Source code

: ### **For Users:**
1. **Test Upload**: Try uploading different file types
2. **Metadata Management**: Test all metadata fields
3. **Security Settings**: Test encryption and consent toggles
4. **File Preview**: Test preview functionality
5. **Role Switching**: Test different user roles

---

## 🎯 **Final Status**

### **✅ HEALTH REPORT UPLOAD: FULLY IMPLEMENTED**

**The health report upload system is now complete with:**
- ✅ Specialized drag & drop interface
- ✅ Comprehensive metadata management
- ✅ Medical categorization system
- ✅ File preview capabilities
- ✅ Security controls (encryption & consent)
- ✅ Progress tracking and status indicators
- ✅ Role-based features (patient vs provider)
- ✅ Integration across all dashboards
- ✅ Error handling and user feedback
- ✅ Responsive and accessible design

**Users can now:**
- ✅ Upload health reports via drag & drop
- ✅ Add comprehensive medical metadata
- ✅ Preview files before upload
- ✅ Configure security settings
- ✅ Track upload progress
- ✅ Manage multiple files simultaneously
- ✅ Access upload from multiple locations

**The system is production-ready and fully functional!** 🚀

┄┄┄┄┄┄

Quote in full each line from the top of the records above through the line with "- ✅ Track upload progress"; stop after that line.

YOUR RESPONSE |
Source code

: ### **For Users:**
1. **Test Upload**: Try uploading different file types
2. **Metadata Management**: Test all metadata fields
3. **Security Settings**: Test encryption and consent toggles
4. **File Preview**: Test preview functionality
5. **Role Switching**: Test different user roles

---

## 🎯 **Final Status**

### **✅ HEALTH REPORT UPLOAD: FULLY IMPLEMENTED**

**The health report upload system is now complete with:**
- ✅ Specialized drag & drop interface
- ✅ Comprehensive metadata management
- ✅ Medical categorization system
- ✅ File preview capabilities
- ✅ Security controls (encryption & consent)
- ✅ Progress tracking and status indicators
- ✅ Role-based features (patient vs provider)
- ✅ Integration across all dashboards
- ✅ Error handling and user feedback
- ✅ Responsive and accessible design

**Users can now:**
- ✅ Upload health reports via drag & drop
- ✅ Add comprehensive medical metadata
- ✅ Preview files before upload
- ✅ Configure security settings
- ✅ Track upload progress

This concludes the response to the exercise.